The Newspaper Rock Petroglyphs are pictured along Indian Creek in Bears Ears National Monument near Monticello on Wednesday, Jan. 29, 2025. Photo: Spencer Heaps
NAVAJO NATION – As an anticipated reduction to the size of Bears Ears and Grand Staircase-Escalante national monuments by the Trump administration looms, Navajo Nation President Buu Nygren is calling for the monuments to be kept at their current sizes in the name of efficiency.
“In light of the current administration’s stated priorities on efficiency and reducing waste, we believe that maintaining the integrity of established monument boundaries supports those goals,” Nygren wrote in a letter to Secretary of the Interior Doug Burgum, according to a post by the Navajo leader on X. “Changing the boundaries and reopening finalized planning processes would not only risk the loss of valuable progress but may also lead to inefficiencies, duplicative expenditures, and delays in implementing conservation strategies.”
The letter asks that no changes to the monuments’ sizes be made without a meaningful dialogue with “all tribal nations with ancestral ties to these lands.”
In his confirmation hearing, Burgum hinted at support for reducing the monuments and echoed Utah leaders’ criticism of use of the Antiquities Act to put protections on large areas of land.
Bears Ears has deep spiritual and cultural importance to a number of Indigenous peoples, including the Diné, or Navajo, Nygren said in his post, noting that like neighboring Grand Staircase it is a “revered landscape.”
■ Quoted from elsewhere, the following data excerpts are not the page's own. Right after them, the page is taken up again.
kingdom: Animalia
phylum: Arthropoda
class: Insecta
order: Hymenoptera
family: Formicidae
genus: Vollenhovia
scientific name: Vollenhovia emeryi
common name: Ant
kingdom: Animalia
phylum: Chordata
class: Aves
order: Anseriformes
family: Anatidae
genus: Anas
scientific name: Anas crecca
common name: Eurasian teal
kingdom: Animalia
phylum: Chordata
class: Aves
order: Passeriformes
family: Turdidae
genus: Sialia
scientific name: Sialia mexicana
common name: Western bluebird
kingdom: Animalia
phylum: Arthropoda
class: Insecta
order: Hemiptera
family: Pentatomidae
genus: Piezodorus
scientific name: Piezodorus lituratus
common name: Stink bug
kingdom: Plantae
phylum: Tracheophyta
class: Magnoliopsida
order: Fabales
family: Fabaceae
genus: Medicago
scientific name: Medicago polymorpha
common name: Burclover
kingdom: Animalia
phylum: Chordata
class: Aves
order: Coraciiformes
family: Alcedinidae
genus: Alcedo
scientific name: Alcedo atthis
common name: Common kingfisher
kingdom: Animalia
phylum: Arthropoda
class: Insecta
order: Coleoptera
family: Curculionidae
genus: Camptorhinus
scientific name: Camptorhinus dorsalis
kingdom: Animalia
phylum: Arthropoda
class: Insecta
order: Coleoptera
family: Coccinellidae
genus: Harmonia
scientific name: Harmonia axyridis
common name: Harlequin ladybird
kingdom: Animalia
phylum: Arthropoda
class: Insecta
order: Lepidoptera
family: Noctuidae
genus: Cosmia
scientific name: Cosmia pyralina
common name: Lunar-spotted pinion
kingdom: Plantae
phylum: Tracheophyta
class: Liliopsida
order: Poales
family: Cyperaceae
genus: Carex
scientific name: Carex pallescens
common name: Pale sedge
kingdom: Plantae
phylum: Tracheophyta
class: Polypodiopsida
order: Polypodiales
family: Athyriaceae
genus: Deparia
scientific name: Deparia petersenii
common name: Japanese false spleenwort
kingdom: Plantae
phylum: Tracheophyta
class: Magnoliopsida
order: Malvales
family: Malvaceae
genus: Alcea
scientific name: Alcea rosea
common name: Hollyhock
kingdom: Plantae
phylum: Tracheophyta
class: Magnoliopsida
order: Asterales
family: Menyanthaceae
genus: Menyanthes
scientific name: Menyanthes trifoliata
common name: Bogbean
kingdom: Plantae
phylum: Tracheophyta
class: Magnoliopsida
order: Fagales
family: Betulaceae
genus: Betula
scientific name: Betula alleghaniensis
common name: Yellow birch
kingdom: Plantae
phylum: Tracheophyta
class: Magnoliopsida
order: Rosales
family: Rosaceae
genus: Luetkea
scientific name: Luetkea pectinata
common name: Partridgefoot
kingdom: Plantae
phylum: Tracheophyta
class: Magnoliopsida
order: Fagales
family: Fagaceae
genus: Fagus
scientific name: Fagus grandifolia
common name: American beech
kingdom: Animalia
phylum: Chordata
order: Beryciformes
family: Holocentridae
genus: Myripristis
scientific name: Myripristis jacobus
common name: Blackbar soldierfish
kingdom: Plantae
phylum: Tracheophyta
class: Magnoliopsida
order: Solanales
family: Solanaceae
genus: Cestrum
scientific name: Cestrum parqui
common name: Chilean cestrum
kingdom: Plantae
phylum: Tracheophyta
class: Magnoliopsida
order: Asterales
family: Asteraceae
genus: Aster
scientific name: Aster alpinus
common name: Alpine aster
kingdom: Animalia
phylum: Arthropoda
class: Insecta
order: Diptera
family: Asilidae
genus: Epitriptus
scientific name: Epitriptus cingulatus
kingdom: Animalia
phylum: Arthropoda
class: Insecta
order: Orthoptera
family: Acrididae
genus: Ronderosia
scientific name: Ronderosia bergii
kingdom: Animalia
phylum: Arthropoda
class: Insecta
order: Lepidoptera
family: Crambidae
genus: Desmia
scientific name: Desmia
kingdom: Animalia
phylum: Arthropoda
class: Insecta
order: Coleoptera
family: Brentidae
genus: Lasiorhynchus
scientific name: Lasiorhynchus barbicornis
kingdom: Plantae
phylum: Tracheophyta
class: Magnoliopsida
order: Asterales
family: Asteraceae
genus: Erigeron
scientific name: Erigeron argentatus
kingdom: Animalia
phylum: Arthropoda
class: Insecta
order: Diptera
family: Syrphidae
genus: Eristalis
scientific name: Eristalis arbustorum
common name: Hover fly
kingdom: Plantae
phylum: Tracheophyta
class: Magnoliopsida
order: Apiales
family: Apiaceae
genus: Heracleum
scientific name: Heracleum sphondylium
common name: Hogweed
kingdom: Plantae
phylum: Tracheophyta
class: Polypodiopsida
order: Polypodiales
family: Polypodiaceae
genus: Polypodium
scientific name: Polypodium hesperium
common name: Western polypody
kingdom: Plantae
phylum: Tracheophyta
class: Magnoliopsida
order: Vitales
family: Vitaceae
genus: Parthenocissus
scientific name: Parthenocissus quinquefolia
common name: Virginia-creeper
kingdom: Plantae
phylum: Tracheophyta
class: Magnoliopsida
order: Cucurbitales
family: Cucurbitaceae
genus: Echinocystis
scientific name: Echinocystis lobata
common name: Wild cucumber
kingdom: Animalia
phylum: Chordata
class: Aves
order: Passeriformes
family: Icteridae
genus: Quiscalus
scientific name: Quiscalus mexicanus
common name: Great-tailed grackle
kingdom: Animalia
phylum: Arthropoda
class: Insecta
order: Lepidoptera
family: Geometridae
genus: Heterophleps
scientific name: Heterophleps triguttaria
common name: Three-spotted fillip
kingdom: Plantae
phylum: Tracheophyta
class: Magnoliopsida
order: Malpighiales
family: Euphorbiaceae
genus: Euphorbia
The monuments in southeastern Utah have been a political football for multiple presidential administrations, starting with the establishment of Grand Staircase in 1996 by President Bill Clinton who used his power under the Antiquities Act, a law passed in 1906 that gives the president authority to declare national monuments to protect areas of cultural, historical and scientific significance.
President Barack Obama then used the Antiquities Act at the end of his term in 2016 to give monument status to Bears Ears, an area tribes had long lobbied to protect.
Both monuments were scaled back by President Donald Trump when he took office in 2017, cutting Bears Ears from 1.36 million acres to 1 million acres, and Grand Staircase-Escalante from 1.35 million acres to 229,000 acres.
In 2021, President Joe Biden restored the monuments to their original sizes, a decision Utah is challenging in court.
Meanwhile, polling indicates that 71% of voters favor maintaining Bears Ears as a national monument, while 74% support keeping Grand Staircase-Escalante as a national monument.